As for "No, sirree", I'd suggest adverbs "katiyen" and "hayatta". Dictionaries will probably yield results such as "never" and "no way", but they carry just as much emphasis as "no, sirree" and can be safely employed to convey the tone and meaning.

- Hayatta olmaz. (No way could that happen.)
- Gitmesine katiyen müsaade etmem. (I'll never allow him to leave, no sirree.)

A phrase I find myself using often is, "Yok öyle bir şey" (No such thing). Can be used alone or for punctuation after you've already stated your negativity towards the topic of interest.

- Mont onda kalacakmış. Sanki izin verirdim de... Yok öyle bir şey. (He'll keep the coat, he says. As if I'd let him. No, sirree.)


----------



## rupertbrooke

Thanks , Reverence, for taking SO much trouble. Your suggestions are excellent and very much appreciated! Thanks to contribution from ancalimon.


----------



## Reverence

Not at all. Anytime.


----------



## FlyingBird

İ know people saying it when someone give them order to do something.

Can you explain me word by word without suffixes please and literally meaning?

Baş=head
üstüne='what would be originall word without suffixes, what suffixes are added and why'?

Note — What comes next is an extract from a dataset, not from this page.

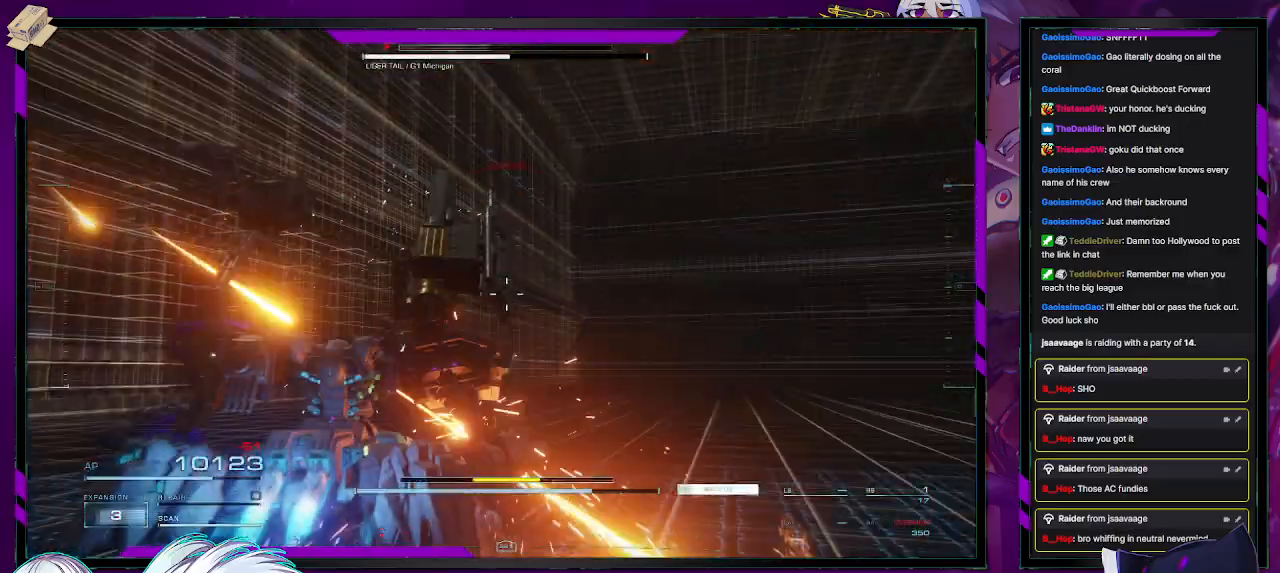
{"buttons": ["R2"], "left_stick": "up-right", "right_stick": "center", "events": [[67, "left_stick", "down-right"], [217, "right_stick", "left"], [450, "left_stick", "up-right"], [467, "right_stick", "center"]]}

şimdiden teşekkür ediyorum


----------



## stonerain

top would be üst and at top would be üst*üne*


----------



## Sirius77

it means "certainly". 

Its mainly a military expression. When commander gives an order, soldier replies "baş üstüne". But in daily life, it is not used widely, since it has an excessive submissive connotation.


----------



## Gemmenita

"Baş üstüne" is used when A asks a request from B and B, for showing his acceptance for doing the service eagerly for A, says "Baş üstüne!" which has a literal meaning: On my head! (means your request is so precious for me  that I put it on my head and I do it with pleasure)

Baş üstüne = Gözüm üstünde


----------